Desobediência digital

Desobediência
Sobre a necessidade de mandar
o Waze tomar no cu
por Bia Granja para a Revista Galileu
Eu tenho uma neura tão grande de gente me dando ordens que me irrito com a mulher do Waze me falando para virar à esquerda, à direita ou seguir em frente. Será que não dava pra ser menos mandona e de repente mudar a frase pra “que tal virar à direita?”, “seguir em frente pode ser uma boa opção, o que você acha dela?”. Me incomodaria menos.
Você pode achar que sou louca por me irritar com um aplicativo e uma voz do além que estão ali pra me ajudar. Mas já parou pra pensar que quanto mais você usa o Waze, menos tem controle sobre o seu caminho? Você chega a um lugar e não tem a menor noção de como foi parar ali. Se o celular perde o sinal periga ficar preso em algum ponto da cidade e só ser resgatado dali a alguns dias.
Parece idiota, mas isso tudo tem a ver com escolhas. Às vezes, no mundo digital, não percebemos que outras pessoas, aplicativos, robôs, algoritmos ou corporações estão nos impondo caminhos, estilos de vida ou opiniões.
O Facebook, por exemplo, vive escolhendo o que você vai ver, ler ou assistir na sua timeline. As coisas que aparecem ali não são apenas as atualizações de todas as páginas e posts de amigos, existe um algoritmo pesado que analisa suas ações dentro e FORA (!!!) da rede social e te mostra conteúdo de acordo com elas.

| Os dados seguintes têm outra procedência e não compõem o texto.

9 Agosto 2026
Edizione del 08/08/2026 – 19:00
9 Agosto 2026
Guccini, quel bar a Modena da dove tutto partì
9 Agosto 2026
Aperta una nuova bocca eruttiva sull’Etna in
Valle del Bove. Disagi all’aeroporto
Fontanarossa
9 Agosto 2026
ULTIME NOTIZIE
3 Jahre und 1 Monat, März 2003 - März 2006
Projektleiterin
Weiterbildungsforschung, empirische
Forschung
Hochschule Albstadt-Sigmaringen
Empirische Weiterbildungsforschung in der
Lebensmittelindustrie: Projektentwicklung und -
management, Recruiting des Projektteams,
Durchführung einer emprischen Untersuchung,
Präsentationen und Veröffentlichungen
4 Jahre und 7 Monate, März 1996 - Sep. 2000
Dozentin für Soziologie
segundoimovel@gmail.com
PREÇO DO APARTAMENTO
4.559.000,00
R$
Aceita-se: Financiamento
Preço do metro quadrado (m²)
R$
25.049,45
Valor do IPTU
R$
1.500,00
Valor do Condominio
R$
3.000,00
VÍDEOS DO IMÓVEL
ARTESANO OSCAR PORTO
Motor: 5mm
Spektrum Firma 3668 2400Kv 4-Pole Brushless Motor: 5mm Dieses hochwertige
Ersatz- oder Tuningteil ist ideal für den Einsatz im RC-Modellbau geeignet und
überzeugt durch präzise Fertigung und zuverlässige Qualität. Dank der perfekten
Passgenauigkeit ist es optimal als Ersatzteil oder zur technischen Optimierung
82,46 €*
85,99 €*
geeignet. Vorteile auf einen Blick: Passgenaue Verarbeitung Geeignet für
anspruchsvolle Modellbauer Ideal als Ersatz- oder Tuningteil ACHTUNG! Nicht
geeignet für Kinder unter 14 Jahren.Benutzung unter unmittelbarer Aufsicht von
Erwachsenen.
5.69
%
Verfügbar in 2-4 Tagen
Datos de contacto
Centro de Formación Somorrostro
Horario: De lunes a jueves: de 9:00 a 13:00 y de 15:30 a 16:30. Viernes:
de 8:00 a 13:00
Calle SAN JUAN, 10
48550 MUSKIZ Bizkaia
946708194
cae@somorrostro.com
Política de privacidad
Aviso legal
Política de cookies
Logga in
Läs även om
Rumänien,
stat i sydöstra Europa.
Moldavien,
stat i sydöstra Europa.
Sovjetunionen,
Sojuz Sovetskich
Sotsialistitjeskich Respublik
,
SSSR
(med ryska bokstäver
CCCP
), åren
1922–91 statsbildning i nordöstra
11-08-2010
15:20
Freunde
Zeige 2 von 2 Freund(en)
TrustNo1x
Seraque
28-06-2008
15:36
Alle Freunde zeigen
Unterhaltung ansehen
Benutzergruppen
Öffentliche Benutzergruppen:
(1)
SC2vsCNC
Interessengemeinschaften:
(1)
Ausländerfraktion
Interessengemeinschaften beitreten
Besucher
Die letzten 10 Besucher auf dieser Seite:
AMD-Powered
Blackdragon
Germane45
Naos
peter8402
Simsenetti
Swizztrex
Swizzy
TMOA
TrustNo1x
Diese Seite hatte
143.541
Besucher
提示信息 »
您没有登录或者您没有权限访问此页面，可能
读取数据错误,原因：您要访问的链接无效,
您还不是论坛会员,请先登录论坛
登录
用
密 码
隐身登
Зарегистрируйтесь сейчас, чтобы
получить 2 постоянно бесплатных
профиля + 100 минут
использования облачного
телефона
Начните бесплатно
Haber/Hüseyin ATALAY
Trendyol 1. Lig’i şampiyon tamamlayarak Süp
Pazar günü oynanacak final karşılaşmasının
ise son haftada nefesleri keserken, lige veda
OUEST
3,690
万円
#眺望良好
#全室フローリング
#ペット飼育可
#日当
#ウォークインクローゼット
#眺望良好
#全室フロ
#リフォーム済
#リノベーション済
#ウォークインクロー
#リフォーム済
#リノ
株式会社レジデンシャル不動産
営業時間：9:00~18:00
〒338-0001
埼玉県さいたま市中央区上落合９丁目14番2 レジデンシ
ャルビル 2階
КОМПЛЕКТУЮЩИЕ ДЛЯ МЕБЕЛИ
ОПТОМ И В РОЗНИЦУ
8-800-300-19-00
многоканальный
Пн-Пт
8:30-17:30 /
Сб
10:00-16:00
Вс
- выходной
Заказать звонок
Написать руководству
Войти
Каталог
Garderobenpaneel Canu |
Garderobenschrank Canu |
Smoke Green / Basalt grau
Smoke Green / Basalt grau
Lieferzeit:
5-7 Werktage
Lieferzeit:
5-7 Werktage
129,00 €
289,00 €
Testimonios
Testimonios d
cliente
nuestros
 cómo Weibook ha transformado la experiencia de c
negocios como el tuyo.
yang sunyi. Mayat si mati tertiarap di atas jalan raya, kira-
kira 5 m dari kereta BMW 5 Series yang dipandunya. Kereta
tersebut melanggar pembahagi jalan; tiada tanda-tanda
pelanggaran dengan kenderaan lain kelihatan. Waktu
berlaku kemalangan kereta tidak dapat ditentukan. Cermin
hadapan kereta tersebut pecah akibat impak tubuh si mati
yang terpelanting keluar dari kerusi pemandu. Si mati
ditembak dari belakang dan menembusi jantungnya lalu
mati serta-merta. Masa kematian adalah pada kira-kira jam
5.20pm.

O mesmo acontece com o que publicamos nas redes sociais. Estamos sempre pensando no que os outros vão pensar das nossas postagens. Será que estou bonita o suficiente nessa selfie? Será que esse prato vai deixar todo mundo babando no Instagram? E essa viagem, será que vai fazer bonito na timeline? Será que vou agradar?
Todo dia deixamos de fazer escolhas no mundo digital e nem percebemos o quanto nossas vidas vão sendo moldadas por algo que às vezes não nos representa. Uma certa dose de desobediência é essencial pra que a gente tenha uma posição menos reativa em relação ao mundo e consiga realmente explorar esse universo digital cheio de possibilidades sem nos tornarmos reféns dele. Por isso, da próxima vez que o Waze te mandar virar à direita, primeiro mande ele tomar no cu e daí sim vire à tal da direita como ele mandou.